Instruction: What is needed is a copy of each line in the listing that contains "house".

Data to process:
━━━━━━━━━━

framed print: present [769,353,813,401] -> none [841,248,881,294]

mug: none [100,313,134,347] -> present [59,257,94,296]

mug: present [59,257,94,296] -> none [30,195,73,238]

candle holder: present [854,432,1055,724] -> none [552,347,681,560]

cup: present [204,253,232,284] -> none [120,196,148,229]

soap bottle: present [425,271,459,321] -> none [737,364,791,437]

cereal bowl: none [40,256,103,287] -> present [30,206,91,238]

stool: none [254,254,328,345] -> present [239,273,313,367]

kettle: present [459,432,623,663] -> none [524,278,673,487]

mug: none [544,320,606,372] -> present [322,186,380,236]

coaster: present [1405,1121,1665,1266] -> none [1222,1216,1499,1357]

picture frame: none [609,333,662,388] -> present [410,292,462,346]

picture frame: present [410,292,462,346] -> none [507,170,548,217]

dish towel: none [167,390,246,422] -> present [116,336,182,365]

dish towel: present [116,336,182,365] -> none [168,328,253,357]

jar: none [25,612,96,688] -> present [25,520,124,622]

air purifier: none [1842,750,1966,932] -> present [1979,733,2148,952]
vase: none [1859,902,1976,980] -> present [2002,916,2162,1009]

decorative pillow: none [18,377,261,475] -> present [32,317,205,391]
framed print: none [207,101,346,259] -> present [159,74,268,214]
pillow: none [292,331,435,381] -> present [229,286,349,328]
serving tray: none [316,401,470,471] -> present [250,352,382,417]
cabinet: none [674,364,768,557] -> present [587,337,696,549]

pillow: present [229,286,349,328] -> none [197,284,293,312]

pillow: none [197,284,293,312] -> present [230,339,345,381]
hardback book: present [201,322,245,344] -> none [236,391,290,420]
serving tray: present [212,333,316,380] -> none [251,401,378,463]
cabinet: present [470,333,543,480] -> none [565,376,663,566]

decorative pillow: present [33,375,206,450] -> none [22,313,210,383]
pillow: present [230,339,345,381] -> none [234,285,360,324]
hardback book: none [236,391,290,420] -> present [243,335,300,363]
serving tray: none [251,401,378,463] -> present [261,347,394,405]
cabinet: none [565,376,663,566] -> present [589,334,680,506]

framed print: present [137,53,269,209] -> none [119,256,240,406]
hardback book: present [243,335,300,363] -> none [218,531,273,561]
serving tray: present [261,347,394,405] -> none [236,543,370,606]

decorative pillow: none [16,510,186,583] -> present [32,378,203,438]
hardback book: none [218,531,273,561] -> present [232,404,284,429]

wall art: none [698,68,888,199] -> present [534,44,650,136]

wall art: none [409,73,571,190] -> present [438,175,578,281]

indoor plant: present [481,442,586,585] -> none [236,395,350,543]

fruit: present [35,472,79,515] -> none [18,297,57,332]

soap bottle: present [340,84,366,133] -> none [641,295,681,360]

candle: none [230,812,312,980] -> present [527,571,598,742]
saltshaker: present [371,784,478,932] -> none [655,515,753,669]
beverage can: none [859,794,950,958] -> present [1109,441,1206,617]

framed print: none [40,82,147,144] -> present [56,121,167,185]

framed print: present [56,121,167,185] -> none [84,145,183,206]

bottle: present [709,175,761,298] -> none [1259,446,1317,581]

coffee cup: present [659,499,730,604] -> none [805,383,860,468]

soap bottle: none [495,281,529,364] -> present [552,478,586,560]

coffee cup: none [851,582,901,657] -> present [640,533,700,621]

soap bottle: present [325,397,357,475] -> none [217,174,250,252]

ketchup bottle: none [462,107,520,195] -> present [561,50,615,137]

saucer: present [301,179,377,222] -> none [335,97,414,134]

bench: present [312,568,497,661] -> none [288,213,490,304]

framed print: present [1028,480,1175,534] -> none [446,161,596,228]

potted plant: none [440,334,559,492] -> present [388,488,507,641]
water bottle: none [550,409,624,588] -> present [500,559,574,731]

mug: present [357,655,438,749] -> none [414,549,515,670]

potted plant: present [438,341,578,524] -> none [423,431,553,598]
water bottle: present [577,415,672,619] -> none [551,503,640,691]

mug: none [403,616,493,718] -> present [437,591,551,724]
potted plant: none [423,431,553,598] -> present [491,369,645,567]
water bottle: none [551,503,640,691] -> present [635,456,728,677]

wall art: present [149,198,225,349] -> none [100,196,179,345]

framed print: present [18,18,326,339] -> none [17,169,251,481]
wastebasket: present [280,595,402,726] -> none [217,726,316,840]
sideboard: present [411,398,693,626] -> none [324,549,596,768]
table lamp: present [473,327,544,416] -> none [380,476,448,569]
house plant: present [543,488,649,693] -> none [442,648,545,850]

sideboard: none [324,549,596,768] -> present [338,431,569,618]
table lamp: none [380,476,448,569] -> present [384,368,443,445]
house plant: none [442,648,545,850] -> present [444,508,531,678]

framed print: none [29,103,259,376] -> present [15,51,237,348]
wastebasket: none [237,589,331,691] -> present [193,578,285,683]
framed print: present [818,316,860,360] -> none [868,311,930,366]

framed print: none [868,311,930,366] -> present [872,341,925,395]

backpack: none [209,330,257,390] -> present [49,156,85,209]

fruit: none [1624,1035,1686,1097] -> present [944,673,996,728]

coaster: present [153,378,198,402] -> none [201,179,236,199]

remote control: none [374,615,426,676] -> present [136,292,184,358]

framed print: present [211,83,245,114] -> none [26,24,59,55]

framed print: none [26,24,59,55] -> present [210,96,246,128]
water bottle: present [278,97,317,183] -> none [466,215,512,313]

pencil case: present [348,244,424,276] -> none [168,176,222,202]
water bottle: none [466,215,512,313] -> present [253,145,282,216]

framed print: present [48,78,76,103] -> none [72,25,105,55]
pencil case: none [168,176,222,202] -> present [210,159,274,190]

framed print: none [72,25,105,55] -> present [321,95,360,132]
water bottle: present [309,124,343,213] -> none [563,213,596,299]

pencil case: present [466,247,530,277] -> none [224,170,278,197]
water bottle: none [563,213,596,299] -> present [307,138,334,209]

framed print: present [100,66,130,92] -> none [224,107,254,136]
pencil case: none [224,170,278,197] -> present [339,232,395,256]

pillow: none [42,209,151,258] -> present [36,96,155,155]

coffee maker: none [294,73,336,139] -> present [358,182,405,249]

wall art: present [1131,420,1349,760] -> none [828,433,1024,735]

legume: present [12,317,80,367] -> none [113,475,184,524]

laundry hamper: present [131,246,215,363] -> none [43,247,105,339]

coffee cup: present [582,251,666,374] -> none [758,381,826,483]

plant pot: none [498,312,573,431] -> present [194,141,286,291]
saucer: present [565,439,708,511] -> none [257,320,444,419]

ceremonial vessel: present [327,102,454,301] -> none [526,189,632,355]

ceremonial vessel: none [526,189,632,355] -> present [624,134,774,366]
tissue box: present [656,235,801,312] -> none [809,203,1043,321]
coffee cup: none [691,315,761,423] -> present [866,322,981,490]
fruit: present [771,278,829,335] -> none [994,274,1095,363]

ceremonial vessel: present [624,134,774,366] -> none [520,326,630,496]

━━━━━━━━━━

Solution for this task:
house plant: present [543,488,649,693] -> none [442,648,545,850]
house plant: none [442,648,545,850] -> present [444,508,531,678]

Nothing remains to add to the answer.